Spoken language is the primary mode of Human-Robot Interaction (HRI). We explore the novel algorithms that integrate machine listening intelligence into the robotic audition and collaborative dialogue interaction. In the robotic audition, we study audio-visual sound localization to provide both accurate direction and distance information; speaker-recognition for robots to only respond to intended speakers, and integrated audition solutions for far-field speech acquisition. We also investigate novel end-to-end speech-to-intent recognition to allow the users to speak to the robots in free form speech and even in different languages.  To establish a collaborative dialogue interaction between humans and robots through speech, we address the issues related to the deployment of a domain-specific speech recognition engine in a practically challenging industrial noisy environment.

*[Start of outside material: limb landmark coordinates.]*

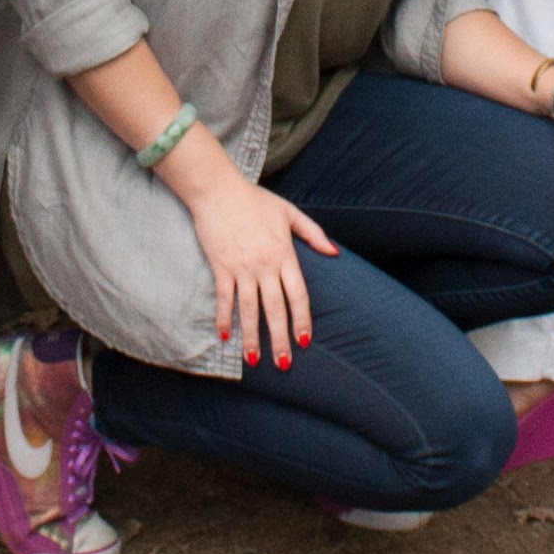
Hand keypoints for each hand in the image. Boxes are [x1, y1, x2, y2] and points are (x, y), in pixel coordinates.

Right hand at [185, 168, 335, 367]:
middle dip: (280, 338)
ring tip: (254, 360)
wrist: (218, 190)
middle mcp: (265, 265)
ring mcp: (242, 267)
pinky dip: (225, 318)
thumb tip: (336, 252)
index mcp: (284, 254)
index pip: (297, 294)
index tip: (304, 341)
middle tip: (284, 363)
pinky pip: (224, 298)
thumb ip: (313, 233)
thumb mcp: (289, 213)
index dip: (302, 320)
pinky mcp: (221, 267)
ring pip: (249, 309)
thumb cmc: (255, 200)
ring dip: (252, 337)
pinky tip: (226, 337)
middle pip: (275, 308)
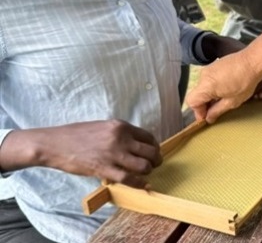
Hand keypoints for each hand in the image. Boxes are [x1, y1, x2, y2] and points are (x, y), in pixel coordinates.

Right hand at [20, 121, 161, 187]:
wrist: (55, 144)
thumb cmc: (77, 135)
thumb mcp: (103, 127)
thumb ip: (120, 134)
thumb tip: (135, 144)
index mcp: (121, 126)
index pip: (148, 137)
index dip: (154, 146)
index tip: (153, 152)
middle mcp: (120, 138)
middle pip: (150, 151)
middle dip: (155, 159)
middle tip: (154, 164)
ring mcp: (113, 154)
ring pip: (144, 165)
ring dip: (148, 171)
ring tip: (145, 173)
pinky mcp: (104, 169)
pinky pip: (129, 178)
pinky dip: (139, 183)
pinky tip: (143, 185)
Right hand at [185, 51, 261, 123]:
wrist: (253, 61)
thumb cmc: (245, 81)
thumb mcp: (232, 102)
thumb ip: (217, 111)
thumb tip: (209, 118)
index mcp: (206, 86)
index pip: (192, 101)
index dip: (198, 112)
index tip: (207, 117)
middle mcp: (203, 76)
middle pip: (197, 94)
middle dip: (204, 104)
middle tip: (216, 111)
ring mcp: (208, 69)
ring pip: (202, 87)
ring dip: (209, 96)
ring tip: (223, 99)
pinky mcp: (213, 65)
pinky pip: (208, 80)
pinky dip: (213, 87)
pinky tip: (225, 90)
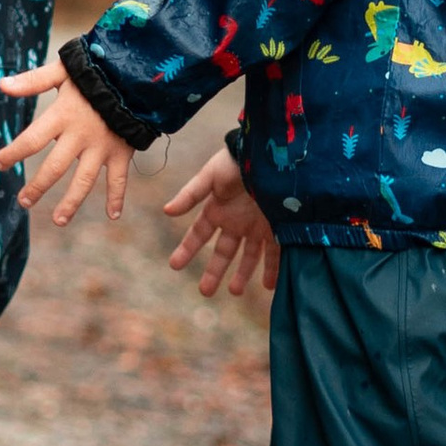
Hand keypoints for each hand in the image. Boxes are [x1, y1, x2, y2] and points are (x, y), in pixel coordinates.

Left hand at [0, 53, 132, 229]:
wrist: (136, 72)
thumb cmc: (95, 70)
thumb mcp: (62, 70)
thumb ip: (33, 80)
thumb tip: (2, 85)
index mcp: (62, 116)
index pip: (31, 140)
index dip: (12, 153)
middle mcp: (80, 136)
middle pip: (54, 168)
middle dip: (37, 187)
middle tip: (23, 202)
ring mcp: (102, 146)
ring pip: (84, 181)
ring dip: (71, 202)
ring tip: (58, 220)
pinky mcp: (122, 151)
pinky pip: (119, 178)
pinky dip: (117, 197)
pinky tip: (113, 215)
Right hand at [162, 144, 278, 299]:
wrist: (272, 154)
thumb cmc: (238, 161)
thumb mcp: (211, 176)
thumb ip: (191, 195)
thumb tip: (167, 212)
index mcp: (218, 209)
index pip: (198, 234)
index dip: (186, 250)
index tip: (174, 265)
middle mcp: (236, 221)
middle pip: (223, 252)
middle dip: (214, 271)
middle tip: (205, 291)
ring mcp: (257, 227)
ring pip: (248, 257)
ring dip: (242, 275)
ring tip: (235, 292)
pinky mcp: (279, 228)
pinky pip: (275, 254)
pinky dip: (273, 270)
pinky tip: (270, 285)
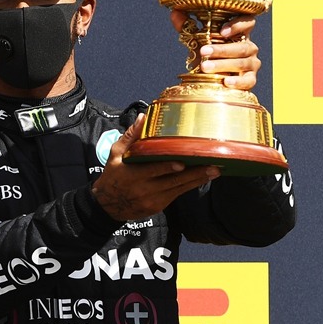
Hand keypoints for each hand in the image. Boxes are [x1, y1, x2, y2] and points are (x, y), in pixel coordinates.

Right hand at [91, 114, 218, 220]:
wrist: (108, 205)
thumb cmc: (113, 176)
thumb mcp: (115, 154)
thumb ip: (130, 137)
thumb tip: (142, 118)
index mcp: (132, 175)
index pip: (152, 171)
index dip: (167, 167)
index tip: (182, 162)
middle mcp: (143, 189)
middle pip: (172, 181)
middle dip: (193, 174)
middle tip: (211, 166)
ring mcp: (152, 199)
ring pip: (178, 189)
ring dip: (197, 180)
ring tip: (214, 171)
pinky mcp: (158, 205)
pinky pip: (177, 194)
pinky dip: (190, 186)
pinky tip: (202, 178)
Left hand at [170, 11, 260, 90]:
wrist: (210, 79)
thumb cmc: (207, 56)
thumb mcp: (196, 41)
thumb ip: (187, 26)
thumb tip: (175, 12)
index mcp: (238, 33)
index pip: (247, 22)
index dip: (238, 24)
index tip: (222, 31)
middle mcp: (249, 47)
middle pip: (241, 46)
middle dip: (221, 49)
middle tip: (203, 51)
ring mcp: (252, 64)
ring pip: (242, 62)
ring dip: (223, 65)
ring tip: (205, 67)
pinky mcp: (251, 79)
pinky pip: (248, 81)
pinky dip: (238, 81)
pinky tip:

Selective Auditory Attention

Speech could be easily corrupted by interference speakers, environmental noises and reverberation. The performance of speech technologies degrades significantly in the aforementioned adverse conditions. We develop algorithms to emulate human’s ability of selective auditory attention, to locate and separate speech sources, to extract a target speaker from multi-talker cocktail party, and to remove background noises and reverberation.  We have developed state-of-the-art speaker extraction systems, such as SpEx. By applying the speaker extraction algorithms, we greatly improve the performance of downstream speech recognition applications, such as speech recognition, and speaker recognition.  We also study algorithms to detect human’s auditory attention to connect human brains with auditory attention technologies for innovative applications, such as smart hearing aids.

Natural Language Processing

Natural language processing (NLP) is an interdisciplinary field of linguistics, computer science, and artificial intelligence, concerning the interactions between computers and human language, in particular, how to build intelligent machines to process and analyze large amounts of unstructured text data. We specialize in both foundational and application-oriented research, such as cross-lingual embedding, language modeling and dialogue system. We study challenging NLP research problems, such as how to align text of different languages into a meaningful semantic space and how to automatically evaluate the quality of open-domain chatbots. Through active participation in relevant workshops and challenges, such as the JSALT 2020, as well as increasing emergence in top-tier NLP conferences, we aim to stay at the forefront of NLP research.

Multimedia Processing

Humans naturally interact with each other and the environment through visual and auditory media. We believe it is vital to study this interaction using multiple modalities. Auditory interactions include different media such as speech, music, and environmental sounds. We study techniques and algorithms for controlled audio and music synthesis, music information retrieval, and multimedia speech perception. We specialize in enabling technologies for applications such as singing voice evaluation, lyrics-to-audio alignment and transcription, multimedia speech emotion understanding, multimedia speech enhancement, speaker recognition and diarization. We have participated in MIREX lyrics-to-audio alignment evaluation since 2018, achieving the best performing system in 2019. Our research in singing voice evaluation has led to the incorporation of NUS spin-off MuSigPro Pte. Ltd., funded by NUS Graduate Research Innovation Program (GRIP).